Dans sa lettre, datée du 12 juin 1924, Sun Yat-sen, alors président de la jeune République de Chine formule la proposition suivante :

"J'ai eu vent de votre œuvre remarquable en Amérique. Et je pense que vous pouvez effectuer un travail similaire en Chine à une échelle plus vaste et plus significative. Dans un sens, on peut dire que votre travail en Amérique est plutôt individuel et personnel, tandis qu'ici en Chine, vous pourriez avoir l'opportunité d'exprimer et de mettre en pratique vos concepts et votre idéal à travers la forme durable d'un système économique".

 Il y a "plus à espérer" de Ford, que des puissances occidentales

A l'époque, le docteur Sun Yat-sen tente de faire de la Chine une puissance indépendante et défend, au sein du Guomindang, le parti nationaliste qu'il a fondé, les "Trois principes du peuple" (démocratie, nationalisme, justice sociale). Mais il se heurte aux ambitions des seigneurs de la guerre et surtout à celles des puissances étrangères, notamment du Japon. Comme il y fait allusion dans sa lettre, l'homme d'Etat a d'abord tenté de se tourner vers Occidentaux. Mais, après la conférence de la Paix de 1919 au cours de laquelle les anciens privilèges allemands sur la Chine sont transférés à Tokyo, il lui semble clair qu'aucune aide ne peut lui venir des responsables politiques occidentaux. "Il y a bien plus à espérer d'un travailleur dynamique comme vous", écrit-il alors à Ford.

Du fordisme en Chine... 

Peine perdue : ce dernier, fait, poliment répondre par son secrétariat, qu'il n'a "pas l'intention de visiter la Chine dans un avenir proche". Même si Henry Ford s'est ainsi privé d'une page de plus dans les livres d'histoire, ces lettres éclairent cette période sous un jour nouveau.

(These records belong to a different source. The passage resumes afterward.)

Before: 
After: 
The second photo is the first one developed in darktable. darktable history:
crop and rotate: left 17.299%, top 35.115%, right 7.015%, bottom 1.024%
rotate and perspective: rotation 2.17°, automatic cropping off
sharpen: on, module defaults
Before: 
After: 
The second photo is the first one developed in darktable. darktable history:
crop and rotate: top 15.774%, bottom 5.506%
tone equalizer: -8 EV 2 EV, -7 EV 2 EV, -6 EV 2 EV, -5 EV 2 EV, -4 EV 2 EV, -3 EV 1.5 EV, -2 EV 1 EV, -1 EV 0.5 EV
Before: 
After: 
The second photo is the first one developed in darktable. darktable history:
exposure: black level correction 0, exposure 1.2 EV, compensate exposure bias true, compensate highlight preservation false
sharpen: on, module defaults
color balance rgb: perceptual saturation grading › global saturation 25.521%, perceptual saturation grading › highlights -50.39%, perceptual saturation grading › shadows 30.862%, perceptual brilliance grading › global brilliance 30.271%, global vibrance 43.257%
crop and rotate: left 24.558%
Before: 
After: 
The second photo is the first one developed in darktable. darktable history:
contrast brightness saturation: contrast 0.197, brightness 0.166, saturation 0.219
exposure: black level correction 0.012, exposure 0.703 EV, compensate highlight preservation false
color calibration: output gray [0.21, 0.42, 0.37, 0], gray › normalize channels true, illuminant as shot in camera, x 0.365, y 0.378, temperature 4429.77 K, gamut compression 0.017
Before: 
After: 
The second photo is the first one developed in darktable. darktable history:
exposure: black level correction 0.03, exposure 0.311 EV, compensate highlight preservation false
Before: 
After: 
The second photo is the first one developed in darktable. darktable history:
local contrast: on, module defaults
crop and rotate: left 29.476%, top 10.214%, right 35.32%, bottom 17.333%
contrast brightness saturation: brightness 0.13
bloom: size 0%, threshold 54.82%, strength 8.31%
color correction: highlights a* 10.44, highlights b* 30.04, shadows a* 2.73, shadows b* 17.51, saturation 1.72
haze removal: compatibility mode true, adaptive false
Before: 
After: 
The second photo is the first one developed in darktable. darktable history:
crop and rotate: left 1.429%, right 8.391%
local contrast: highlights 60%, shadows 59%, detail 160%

Il apparaît en effet que le médecin chinois, converti au protestantisme lors de ses études à Hawaï, semblait vouloir appliquer la logique du fordisme à son pays. Sans détailler ce qu'il comptait retenir de l'expérience fordiste - organisation scientifique du travail, standardisation ou augmentation des salaires - il explique clairement son but. "La Chine pourrait devenir la cause de la prochaine guerre mondiale si elle reste économiquement sous-développée", affirme-t-il dans sa lettre. Sur ce point, l'homme d'Etat aura eu du flair puisque, de fait, le volet asiatique du second conflit mondial trouve notamment ses racines dans les prétentions nippones sur la Mandchourie qui se sont traduites dans le sang dès 1931. Et même l'URSS, vers qui Sun Yat-sen s'était finalement tourné avant sa mort en 1925, n'a rien pu faire pour l'empêcher.